In the following June the Surrogate passed the accounts of the Guryan executors by a decree which contained two articles dealing with the foreign legatees, each in the same words, except for the amounts. The first of these reads as follows: “that the sum of $1,800 be paid to the Consul General of Poland * * * out of one-third of the profits that may be earned in the operation” of the company “in accordance with the provisions” of the agreement of February 15, 1938. The recitals of the decree declared that Guryan’s estate was not enough to pay the “principal sums” to the legatees whose legacies were “accordingly deemed to have lapsed”; therefore “in accordance with the provisions of the compromise agreement the claims * * * are compromised for the sum of $7,500, of which sum $1,500 shall be paid personally by the Executors and the balance of $6,000 shall be paid out of future earnings” of the bankrupt “to the extent of one-third of the annual earnings.” The referee and the district judge held that the “Settlement” and decree allowed the foreign legatees to prove for $12,000 (less some small credits) and Seymour and Beverly Guryan also to prove for $6,000 more.
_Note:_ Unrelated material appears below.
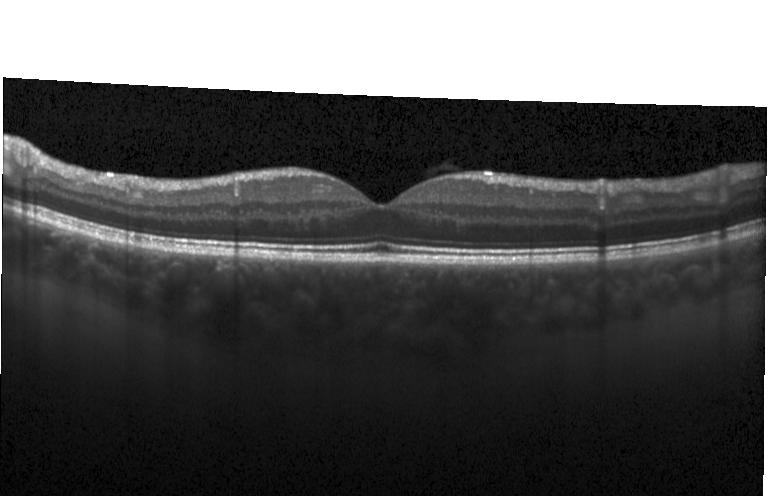 Heidelberg Spectralis, optical coherence tomography B-scan, centered on the fovea
No choroidal neovascularization, diabetic macular edema, or drusen.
The result of this was to create claims of $18,000 against the bankrupt, for which it had never received anything but $6,000.
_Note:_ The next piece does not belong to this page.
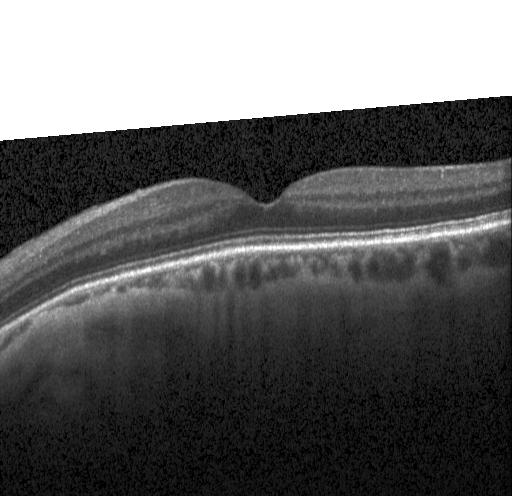 OCT finding: no choroidal neovascularization, no diabetic macular edema, and no drusen.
The order was plainly wrong insofar as it allowed the foreign legatees to double their claim; the most they could assert on any theory was the right to prove for $6,000 in their own right, and the right to any dividends which Seymour and Beverly Guryan might receive upon their claim for $6,000. Since the “Settlement” explicitly gave the foreign legatees a prior right to those dividends, the controversy comes down to their right to prove on their own account, which they can base only upon the fact that the company acknowledged itself to be “indebted” to them. They had had no pre-existing claim against the company, and a debt cannot be created by “acknowledging” it or “agreeing” to pay it; but they did have power as legatees under Guryan’s will to compel the sale of the company’s shares, and that would probably have wound up the business. If the company would have been solvent after the addition of $6,000 in favor of the foreign legatees to its existing indebtedness — which on this record it was not — a valid contract could indeed have been drawn by which it assumed the payment of $6,000; for the legatees’ forbearance to proceed against the shares would have been a valid consideration for such an assumption, even though the company’s creditors received no benefit as they did not. The continuation of the business was no benefit to them, if the company was solvent already; and, even though solvent after the gratuitous addition of $6,000 to its debts, that addition put it in the gravest peril, for its collectible assets — at least three and a half months later — were only about $32,000 and its debts were more than $26,000, not including the supposititious claim of the foreign legatees, or indeed the claim of the children. So to weight it would have been utterly to disregard the interests of its creditors, and we should avoid so interpreting the contract if we can. An analysis of its provisions makes possible such an avoidance.